И тут же понял, что его взметнула с постели звонкая трель телефона. Он с явным раздражением взял трубку: кто это посмел тревожить его в такую рань? Еще никто никогда не осмеливался звонить, зная, что вождь еще отдыхает!
— Товарищ Сталин! — Он не сразу узнал голос начальника Генерального штаба Жукова, до такой степени его изменили тревога и волнение, которые тот, как ни старался, не мог скрыть. — Гитлер напал на Советский Союз! Война, товарищ Сталин!
Часть первая
Кивер и буденовка
«Дней восемь назад, в бытность мою в Москве, я добился отставки Шорина и назначения нового комфронтом Тухачевского — завоевателя Сибири и победителя Колчака».
Из разговора И. В. Сталина по прямому проводу из Курска с К. Е. Ворошиловым и С. М. Буденным.
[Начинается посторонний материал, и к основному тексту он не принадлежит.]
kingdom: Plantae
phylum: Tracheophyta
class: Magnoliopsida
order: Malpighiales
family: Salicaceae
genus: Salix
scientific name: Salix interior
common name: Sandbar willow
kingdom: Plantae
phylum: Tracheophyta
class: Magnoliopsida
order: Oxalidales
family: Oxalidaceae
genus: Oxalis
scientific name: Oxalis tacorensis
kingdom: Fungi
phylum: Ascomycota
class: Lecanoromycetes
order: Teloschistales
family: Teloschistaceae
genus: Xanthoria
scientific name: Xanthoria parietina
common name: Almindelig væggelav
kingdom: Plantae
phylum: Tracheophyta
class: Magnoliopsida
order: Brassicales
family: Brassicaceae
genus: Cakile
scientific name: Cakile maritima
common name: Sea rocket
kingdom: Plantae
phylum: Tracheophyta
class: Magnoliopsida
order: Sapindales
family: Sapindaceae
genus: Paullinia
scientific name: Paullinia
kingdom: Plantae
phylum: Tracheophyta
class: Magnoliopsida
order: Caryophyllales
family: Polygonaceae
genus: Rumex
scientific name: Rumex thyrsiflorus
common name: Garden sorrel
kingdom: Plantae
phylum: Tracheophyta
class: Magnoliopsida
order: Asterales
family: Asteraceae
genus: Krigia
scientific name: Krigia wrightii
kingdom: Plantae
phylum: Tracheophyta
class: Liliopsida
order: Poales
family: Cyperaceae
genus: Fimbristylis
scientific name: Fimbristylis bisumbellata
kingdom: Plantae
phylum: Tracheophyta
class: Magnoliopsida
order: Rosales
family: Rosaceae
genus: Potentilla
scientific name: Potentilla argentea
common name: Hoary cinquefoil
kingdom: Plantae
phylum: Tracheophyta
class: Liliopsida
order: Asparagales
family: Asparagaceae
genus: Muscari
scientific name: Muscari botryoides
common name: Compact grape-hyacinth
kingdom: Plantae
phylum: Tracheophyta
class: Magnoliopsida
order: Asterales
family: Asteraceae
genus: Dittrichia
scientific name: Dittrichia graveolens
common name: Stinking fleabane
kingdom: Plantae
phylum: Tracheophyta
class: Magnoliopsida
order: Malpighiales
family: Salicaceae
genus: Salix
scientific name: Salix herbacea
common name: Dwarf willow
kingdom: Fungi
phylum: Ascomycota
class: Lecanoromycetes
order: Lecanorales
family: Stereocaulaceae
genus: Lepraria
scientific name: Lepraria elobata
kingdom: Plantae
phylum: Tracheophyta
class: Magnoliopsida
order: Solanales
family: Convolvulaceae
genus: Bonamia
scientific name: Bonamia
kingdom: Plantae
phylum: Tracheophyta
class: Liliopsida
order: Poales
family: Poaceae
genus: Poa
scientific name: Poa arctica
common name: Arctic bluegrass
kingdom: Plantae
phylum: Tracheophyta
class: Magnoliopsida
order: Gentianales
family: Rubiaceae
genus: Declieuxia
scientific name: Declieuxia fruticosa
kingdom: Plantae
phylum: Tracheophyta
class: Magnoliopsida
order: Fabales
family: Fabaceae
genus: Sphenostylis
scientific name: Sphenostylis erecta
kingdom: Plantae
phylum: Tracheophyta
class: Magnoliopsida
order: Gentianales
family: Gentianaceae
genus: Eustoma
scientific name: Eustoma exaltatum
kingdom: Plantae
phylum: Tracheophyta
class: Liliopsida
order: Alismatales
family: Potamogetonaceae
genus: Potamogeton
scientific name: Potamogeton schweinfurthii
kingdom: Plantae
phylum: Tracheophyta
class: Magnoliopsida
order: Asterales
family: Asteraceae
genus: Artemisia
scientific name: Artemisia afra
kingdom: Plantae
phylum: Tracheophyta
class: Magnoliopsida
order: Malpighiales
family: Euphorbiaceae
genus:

Кавказский фронт, 1920 г.
Тринадцатого марта 1918 года Лев Давидович Троцкий, он же Лейба Давидович Бронштейн, постановлением Совнаркома был назначен народным комиссаром по военным и морским делам. Этим же постановлением была принята его отставка с поста наркома иностранных дел.
Узрев на правительственном бланке число «тринадцать», Троцкий поморщился: еще с детства он верил в приметы, и число, обозначавшее пресловутую чертову дюжину, вселило в него дурные предчувствия.
Революция и на этот раз не изобрела ничего оригинального и оставалась верной себе, вознося дворников в наркомфины, прапорщиков в верховных главнокомандующих, земских врачей — в наркомздравы, исходя не из приоритета компетентности людей, а прежде всего из того, насколько надежны были их идейные убеждения и насколько безоглядно они были преданны новому режиму. Потому-то лучшей кандидатурой на высокий пост оказывался вовсе не тот, кто в совершенстве знал специфику дела, а тот, у кого эти убеждения были доведены до высшей точки фанатизма, у кого был лучше подвешен язык и кто умел использовать силу страха для решения самых невероятных задач, которые, казалось, были неподвластны человеку.
Иначе чем же еще можно объяснить, что человек, ни единого дня не служивший в армии, в годы Первой мировой войны находившийся в Париже в качестве корреспондента газеты «Киевская мысль», вдруг ни за что ни про что стал заправлять военными делами всей республики, да еще в самый тяжкий период сатанинской схватки людей, обуреваемых жаждой доказать силой оружия истинность одних идей и ложность других. К тому же Троцкий имел лишь чисто касательное отношение к армии, как человек, в свое время проявивший большой интерес к изучению психологии солдат и с этой целью посещавший воинские казармы, госпитали, а иногда и фронтовые окопы. Военной же подготовки Лев Давидович не имел никакой.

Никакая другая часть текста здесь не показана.